Selecione na listagem abaixo todas as linhas que contêm a palavra "lipnja", levando em conta maiúsculas e minúsculas.

== Dados de entrada ==

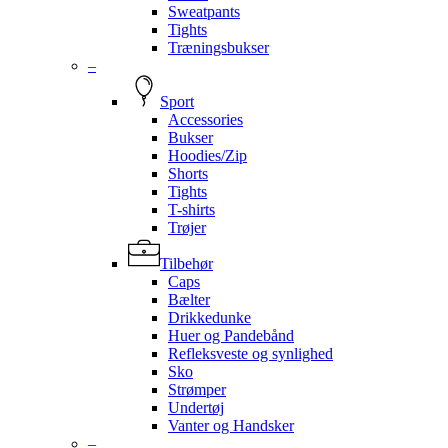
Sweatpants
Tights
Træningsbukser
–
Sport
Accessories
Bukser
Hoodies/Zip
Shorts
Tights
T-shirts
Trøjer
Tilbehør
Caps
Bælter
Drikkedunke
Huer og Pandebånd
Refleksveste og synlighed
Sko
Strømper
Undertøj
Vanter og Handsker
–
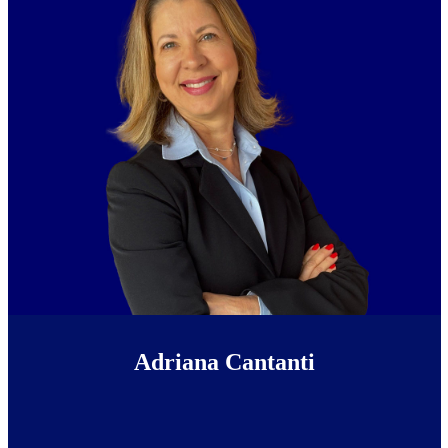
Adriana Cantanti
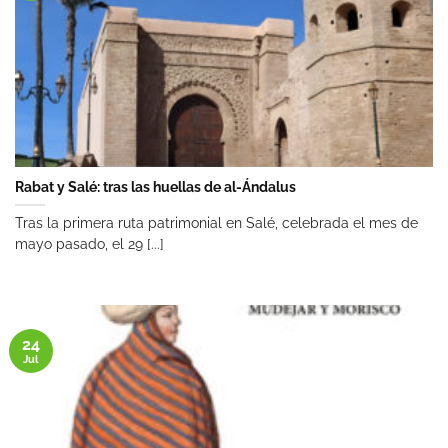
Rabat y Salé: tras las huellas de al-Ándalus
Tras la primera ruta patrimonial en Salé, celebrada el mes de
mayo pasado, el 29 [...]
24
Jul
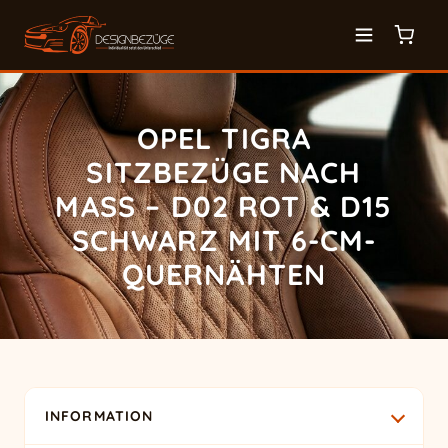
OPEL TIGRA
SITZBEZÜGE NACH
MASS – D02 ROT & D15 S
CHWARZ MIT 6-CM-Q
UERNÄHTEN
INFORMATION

===
== Dados de entrada ==

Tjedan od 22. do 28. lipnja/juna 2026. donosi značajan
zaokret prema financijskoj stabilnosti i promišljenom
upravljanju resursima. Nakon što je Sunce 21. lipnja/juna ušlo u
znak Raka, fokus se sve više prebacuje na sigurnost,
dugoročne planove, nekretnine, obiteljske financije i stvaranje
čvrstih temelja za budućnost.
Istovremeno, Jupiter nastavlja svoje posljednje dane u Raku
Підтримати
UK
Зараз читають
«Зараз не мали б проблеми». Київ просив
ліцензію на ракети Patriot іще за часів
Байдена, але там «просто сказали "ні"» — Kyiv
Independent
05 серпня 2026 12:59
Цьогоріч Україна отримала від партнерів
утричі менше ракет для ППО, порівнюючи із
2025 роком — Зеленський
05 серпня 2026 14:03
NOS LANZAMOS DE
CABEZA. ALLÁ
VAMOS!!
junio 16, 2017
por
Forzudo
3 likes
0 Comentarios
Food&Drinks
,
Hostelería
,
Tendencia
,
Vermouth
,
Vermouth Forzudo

===
== Dados de entrada ==

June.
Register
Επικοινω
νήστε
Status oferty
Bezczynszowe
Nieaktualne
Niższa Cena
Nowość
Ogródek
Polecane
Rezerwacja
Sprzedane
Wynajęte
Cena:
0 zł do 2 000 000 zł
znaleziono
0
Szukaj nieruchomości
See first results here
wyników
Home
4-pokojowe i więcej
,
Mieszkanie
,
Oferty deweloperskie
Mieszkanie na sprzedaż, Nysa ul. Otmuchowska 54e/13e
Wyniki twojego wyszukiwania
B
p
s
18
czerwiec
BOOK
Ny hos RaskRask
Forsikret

===

> [Resposta]:
Tjedan od 22. do 28. lipnja/juna 2026. donosi značajan
upravljanju resursima. Nakon što je Sunce 21. lipnja/juna ušlo u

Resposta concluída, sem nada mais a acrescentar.